Он совсем не по-стариковски резко встал и, не отвечая, ушел. В общем, догадаться несложно. Здесь наверняка семья и старые товарищи. А глядишь, и золото за прошлые заслуги, дожидается лучших времен. Там — ничего и никого. Куда ехать и зачем? Помечтать разве.
— Ползком!.. — пихая Ли Ду в спину и не особо выбирая слова, приказал я. — Не вставай, дура!
Выскочивший вслед за нами в окно солдат заработал в грудь очередь и отлетел, роняя винтовку к стене. Она уставилась на труп широко открытыми глазами в полном ступоре. Пришлось пнуть под коленки и, свалив на землю, силой тащить ее за собой. Стоять или бегать было вредно для здоровья. Дома, как по заказу, вытянулись вдоль прямой дороги на сотни метров. Медленно ползущий по дороге между домами броневичок с большим удовольствием расстреливал, как на стрельбище, мечущихся в панике людей. Где-то по соседству трещал двигателем и короткими очередями еще один. Скоро появится и пехота окончательно наводить порядок, и дожидаться ее не имело смысла. Застрелят ненароком, потом с Любкой объясняйся, почему покойник.
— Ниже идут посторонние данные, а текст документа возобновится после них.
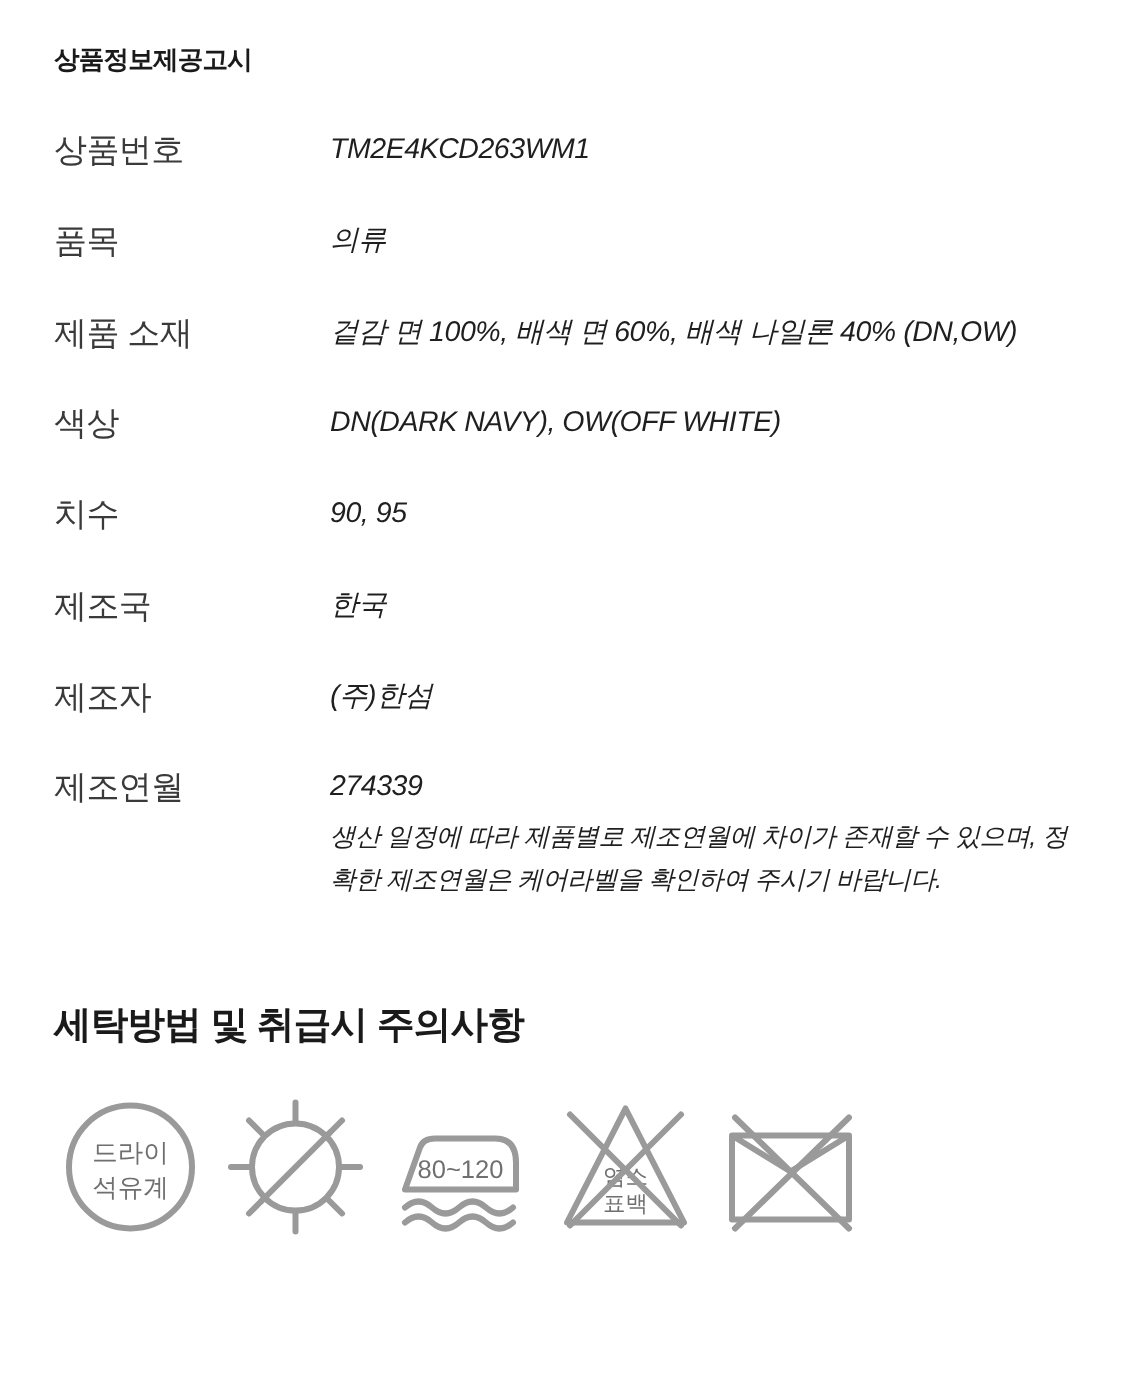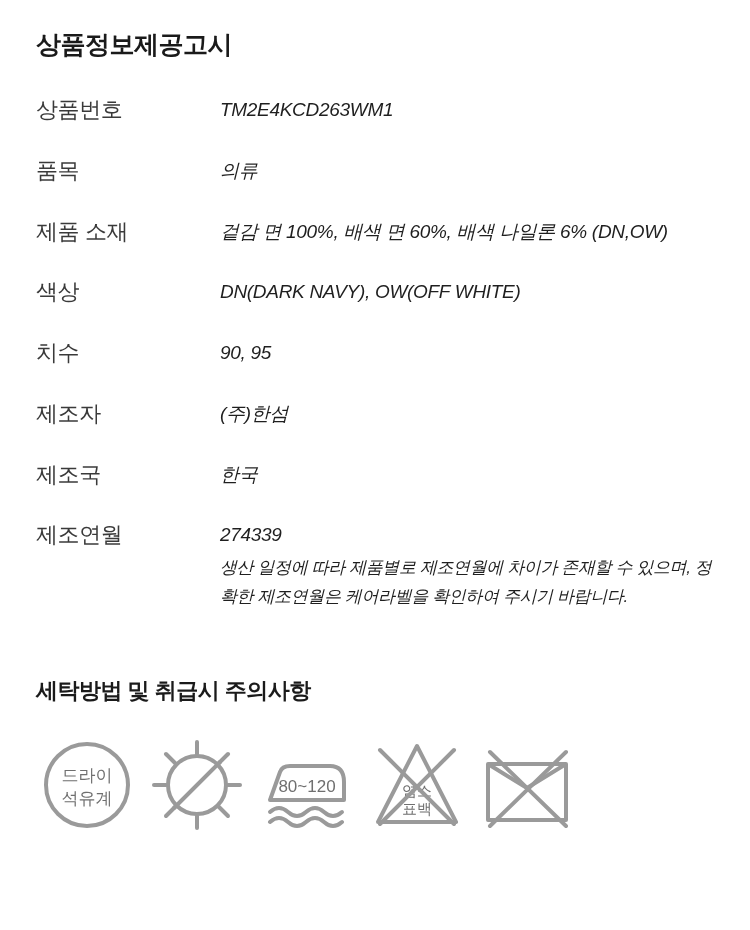"상품정보제공고시" .section-title { font-size: 25px -> 17px }
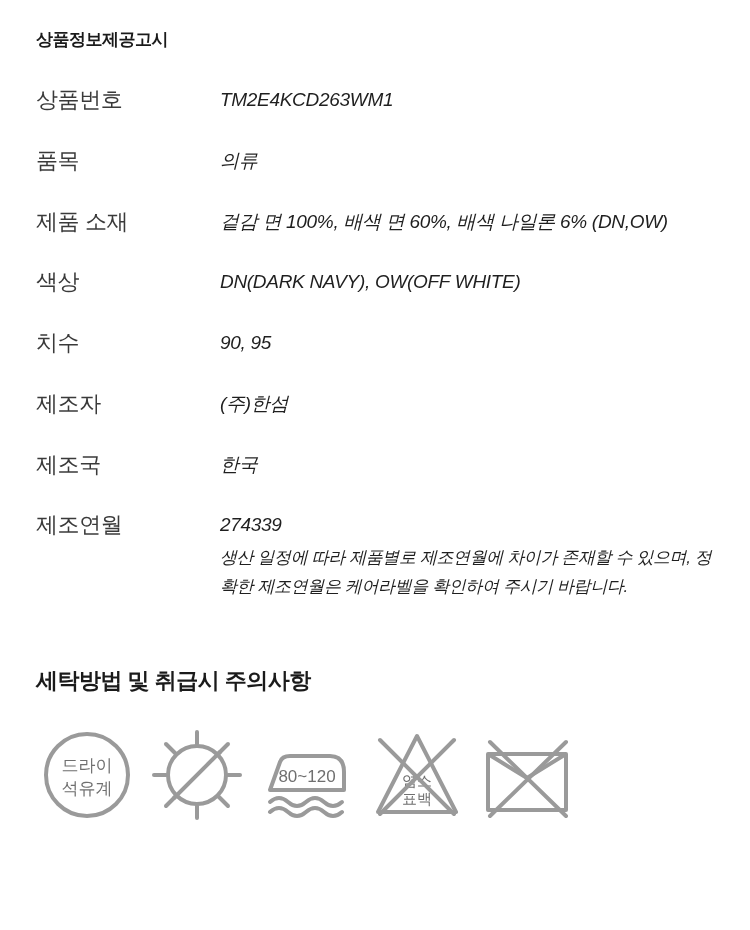"겉감 면 100%, 배색 면" td { text: 6% -> 40% }
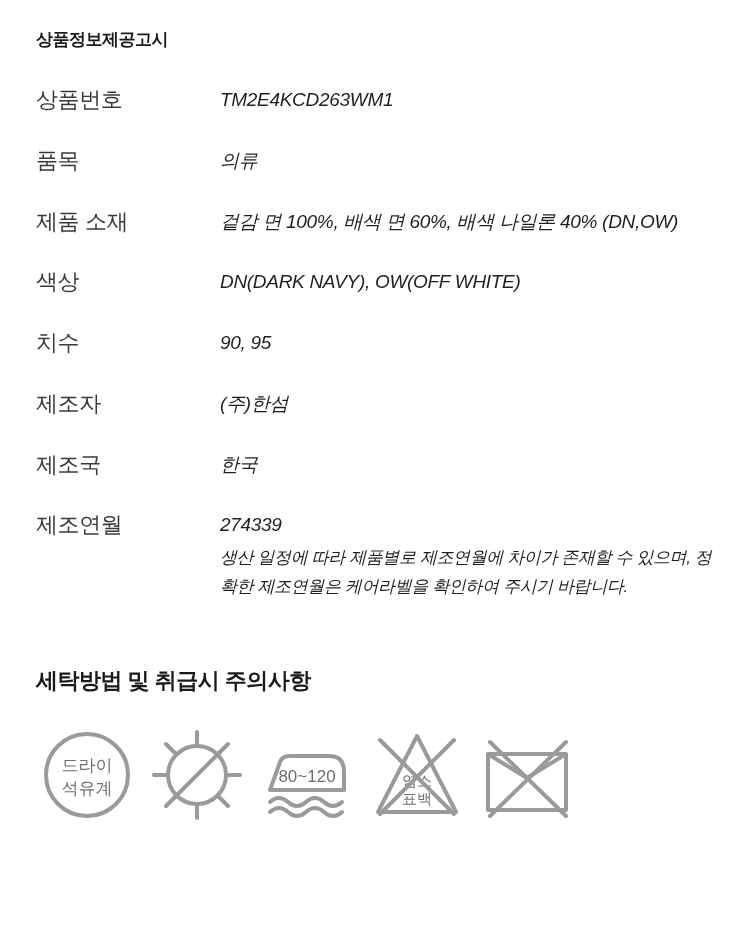"제조자" tr { order: before "제조국" -> after "제조국" }
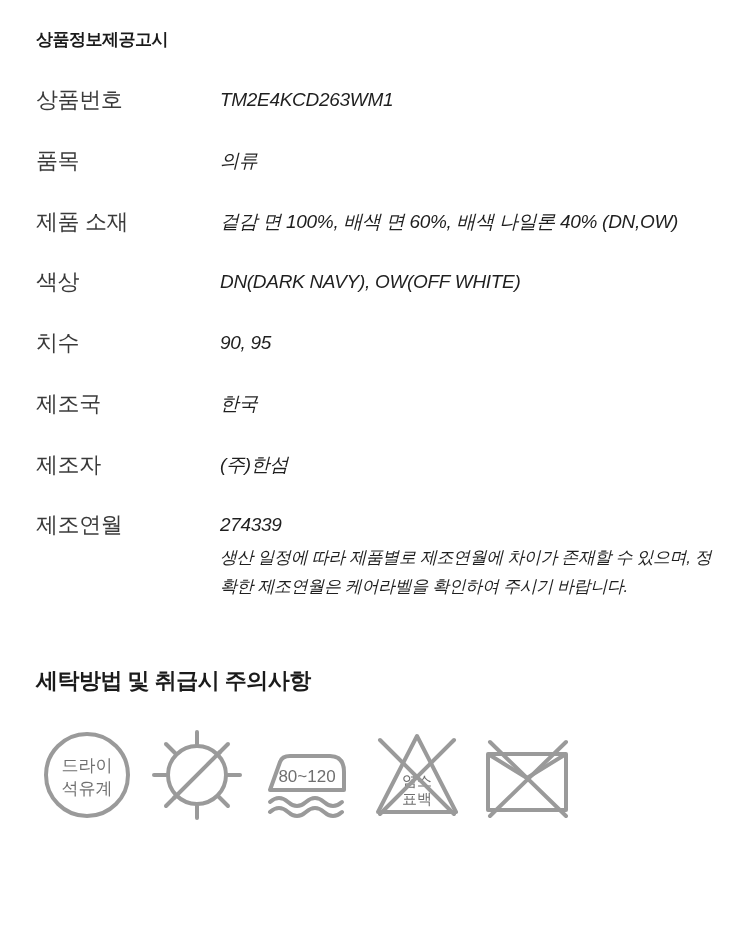"세탁방법 및 취급시 주의사항" .care-title { font-size: 22px -> 25px }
На самом деле ничего страшного броневики собой не представляли. Гранаты вполне достаточно. Даже удачно попавшей противопехотной. Да только объяснять было некому. Батальон застали врасплох, сопротивления не было, сплошное избиение детей, и пора было уносить ноги. Куда смотрело боевое охранение, мне уже не выяснить. Спали наверняка. На могучем партийном энтузиазме. Хотя особо винить и не стоит. Сам не лучше. Завалился отдыхать сразу, как в дом попал.